The claim states there was “no violence, no telephone removal, no threats of violence.” There was, however, a yelling match.

The lawsuit alleges Sgt. Albright and Officer Anderson went to the front door where Martinez was standing and asked him to leave his house. Martinez refused, and Albright reportedly “charged into the house.”

According to the police report, Martinez was “in a fighting stance,” but according to the lawsuit, Martinez was “backing up with his arms over his head.”

Anderson then shot him with a taser twice.

Albright then reportedly “charged” Martinez, according to the lawsuit, and put him in a headlock before Martinez’s wife came back into the home and told the officers to “knock it off.”

Martinez’s wife then “jumped” at one of the officers to try to pull him away, but the officer allegedly threw her on the ground and held her.

Martinez was able to break free from the headlock but was placed into a police car.

Martinez’s attorney, Robin Dunn, who was recently arrested and charged with felony possession of a controlled substance, wrote in the complaint that video footage of the altercation does not match the police reports.
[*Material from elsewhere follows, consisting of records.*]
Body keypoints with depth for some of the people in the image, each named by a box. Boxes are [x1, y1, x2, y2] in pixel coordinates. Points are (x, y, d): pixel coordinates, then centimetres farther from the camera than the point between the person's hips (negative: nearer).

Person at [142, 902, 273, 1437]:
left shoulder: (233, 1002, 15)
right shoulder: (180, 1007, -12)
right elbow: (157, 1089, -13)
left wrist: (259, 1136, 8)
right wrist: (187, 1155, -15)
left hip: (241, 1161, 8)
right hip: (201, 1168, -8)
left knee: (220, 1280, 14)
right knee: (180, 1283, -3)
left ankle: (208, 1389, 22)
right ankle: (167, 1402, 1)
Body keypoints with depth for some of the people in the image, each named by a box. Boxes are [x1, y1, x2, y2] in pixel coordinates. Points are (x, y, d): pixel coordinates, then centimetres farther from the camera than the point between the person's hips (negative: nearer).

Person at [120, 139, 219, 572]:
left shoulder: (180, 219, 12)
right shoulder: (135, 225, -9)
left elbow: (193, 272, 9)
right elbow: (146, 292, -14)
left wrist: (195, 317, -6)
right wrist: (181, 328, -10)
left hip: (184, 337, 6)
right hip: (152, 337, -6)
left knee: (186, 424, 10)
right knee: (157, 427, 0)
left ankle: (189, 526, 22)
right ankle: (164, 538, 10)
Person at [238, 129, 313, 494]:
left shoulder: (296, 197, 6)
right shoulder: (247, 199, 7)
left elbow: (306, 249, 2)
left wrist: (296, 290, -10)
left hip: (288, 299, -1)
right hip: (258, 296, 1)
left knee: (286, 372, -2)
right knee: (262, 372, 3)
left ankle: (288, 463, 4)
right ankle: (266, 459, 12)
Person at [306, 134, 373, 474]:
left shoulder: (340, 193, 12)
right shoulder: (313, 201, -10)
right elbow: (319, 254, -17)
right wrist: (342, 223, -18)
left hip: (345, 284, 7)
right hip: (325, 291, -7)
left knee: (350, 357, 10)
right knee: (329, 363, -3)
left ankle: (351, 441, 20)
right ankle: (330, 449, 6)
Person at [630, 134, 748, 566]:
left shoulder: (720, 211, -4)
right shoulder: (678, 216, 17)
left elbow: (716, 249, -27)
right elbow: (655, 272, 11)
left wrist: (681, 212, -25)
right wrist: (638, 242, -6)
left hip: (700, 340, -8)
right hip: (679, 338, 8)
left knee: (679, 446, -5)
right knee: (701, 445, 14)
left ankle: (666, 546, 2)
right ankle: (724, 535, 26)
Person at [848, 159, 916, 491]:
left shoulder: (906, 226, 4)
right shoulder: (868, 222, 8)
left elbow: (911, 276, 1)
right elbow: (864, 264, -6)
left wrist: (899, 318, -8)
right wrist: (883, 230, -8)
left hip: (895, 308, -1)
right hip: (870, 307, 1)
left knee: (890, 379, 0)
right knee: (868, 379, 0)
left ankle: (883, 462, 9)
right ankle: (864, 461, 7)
The complaint states that there were no underlying charges filed against Martinez or his wife and that Martinez warned the officers not to enter his home without a search warrant.

Dunn wrote in the complaint that “the officers turned off their recordings when deciding what to do” and Martinez’s body “contained a broken tazer (sic) tip which he has retained.”

After the incident, both Martinez and his wife were charged with resisting arrest, but the charges were later dismissed.

Dunn states in the complaint that Martinez’s body “contained a broken tazer (sic) tip which he has retained.”

It also says he has experienced “physical, mental and emotional grief, embarrassment and suffering” because of the officer’s actions.

Martinez is requesting more than $10,000 in damages and a jury trial. No further hearings have been scheduled, and the defendants have not responded to the claims.